Copy of 22 Oct 2004 Reuters report by Daniel Wallis http://www.alertnet.org/thenews/newsdesk/L22546254.htm
LALOGI CAMP, Uganda, Oct 22 (Reuters) - Punishing military strikes against northern Uganda's rebels have yet to benefit refugees packed into squalid camps where often only drink and sex can blot out hunger and despair, aid workers say.
Uganda's army has claimed significant victories in recent weeks against the Lord's Resistance Army (LRA), a brutal sect that kidnaps children to turn them into soldiers. But life remains desperately harsh for the estimated 1.6 million people who have fled to camps in fear. "Things have improved," aid worker Ben Omaro told Reuters. "Half the top rebel commanders have been killed or surrendered, but the people here do not even have the basic needs of life.
"The biggest problem we have here is starvation," he said as he watched supplies of maize and beans being unloaded from trucks at Lalogi Camp, about 600 km (373 miles) from Gulu town, epicentre of the brutal war.

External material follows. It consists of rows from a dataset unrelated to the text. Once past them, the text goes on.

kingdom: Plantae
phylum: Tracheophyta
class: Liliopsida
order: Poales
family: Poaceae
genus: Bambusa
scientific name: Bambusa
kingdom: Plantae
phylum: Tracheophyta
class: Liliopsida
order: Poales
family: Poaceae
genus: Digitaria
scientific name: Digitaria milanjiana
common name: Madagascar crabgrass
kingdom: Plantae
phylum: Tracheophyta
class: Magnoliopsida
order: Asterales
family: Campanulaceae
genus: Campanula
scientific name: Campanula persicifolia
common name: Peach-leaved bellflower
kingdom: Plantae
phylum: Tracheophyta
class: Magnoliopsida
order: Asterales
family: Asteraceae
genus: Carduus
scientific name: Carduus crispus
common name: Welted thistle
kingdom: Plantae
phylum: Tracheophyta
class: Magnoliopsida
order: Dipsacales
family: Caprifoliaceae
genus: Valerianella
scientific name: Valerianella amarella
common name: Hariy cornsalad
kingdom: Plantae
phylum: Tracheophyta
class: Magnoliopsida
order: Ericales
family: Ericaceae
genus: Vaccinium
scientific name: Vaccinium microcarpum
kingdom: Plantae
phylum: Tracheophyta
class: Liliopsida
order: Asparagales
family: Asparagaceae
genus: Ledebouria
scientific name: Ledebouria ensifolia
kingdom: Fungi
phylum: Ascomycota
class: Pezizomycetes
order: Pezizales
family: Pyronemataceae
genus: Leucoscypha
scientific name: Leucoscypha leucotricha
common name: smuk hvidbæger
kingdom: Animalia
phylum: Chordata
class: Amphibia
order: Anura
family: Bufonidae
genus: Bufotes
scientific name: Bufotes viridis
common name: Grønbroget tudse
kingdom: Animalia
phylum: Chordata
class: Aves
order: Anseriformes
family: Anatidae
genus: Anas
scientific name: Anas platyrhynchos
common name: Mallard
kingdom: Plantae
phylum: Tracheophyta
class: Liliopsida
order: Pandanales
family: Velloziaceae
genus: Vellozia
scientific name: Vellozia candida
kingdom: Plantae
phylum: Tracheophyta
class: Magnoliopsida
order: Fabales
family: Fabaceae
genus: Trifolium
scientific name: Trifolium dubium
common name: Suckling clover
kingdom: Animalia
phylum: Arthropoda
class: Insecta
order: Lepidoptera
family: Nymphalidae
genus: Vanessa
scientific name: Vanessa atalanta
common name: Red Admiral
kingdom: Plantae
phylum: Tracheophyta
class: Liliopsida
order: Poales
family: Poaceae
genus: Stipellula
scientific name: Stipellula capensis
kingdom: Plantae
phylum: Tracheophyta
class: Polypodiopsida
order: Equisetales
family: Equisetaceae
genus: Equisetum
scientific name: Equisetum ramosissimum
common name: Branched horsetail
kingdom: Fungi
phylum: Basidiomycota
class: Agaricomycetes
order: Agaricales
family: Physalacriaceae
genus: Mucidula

HIV/AIDS is rife in the camp, fuelled by alcohol abuse and promiscuity. "When people have nothing, they are left with only sex and drinking," Omaro said. "Immorality is now very high. These people have given up on life."
Senior U.N. envoy Jan Egeland on Thursday described the crisis as the world's most neglected humanitarian emergency and urged the international community to provide more aid and put more pressure on the parties to end the killing.
The LRA, led by self-proclaimed prophet Joseph Kony, has been terrorising northern Uganda for 18 years. The group mutilates its victims and has kidnapped tens of thousands of children, taking them to southern Sudan where they are forced to become fighters, porters and sex slaves.
Egeland, the U.N's Emergency Relief Coordinator, said he hoped the peace process in southern Sudan would help end the LRA's long reign of terror. In the meantime, the people of northern Uganda still live in fear, and most would starve without food aid from the U.N. World Food Programme (WFP).
Gesturing to the sacks of grain, Omaro said the food, while welcome, was nowhere near enough to feed the camp's 19,000 residents. Children, their bellies distended by hunger, wandered naked around the makeshift shelters.
The aid convoys are heavily guarded by Ugandan troops because of the risk of attack from marauding bands of LRA rebels, who appear to have no clear objective beyond overthrowing the government of President Yoweri Museveni.
Fear of abduction, killing and mutilation by rebels has forced farmers to abandon their fields. "They have no way to cultivate their land, because if the rebels catch you far away from the camp and the soldiers you are finished," Omaro said. "All civilians are now their enemies."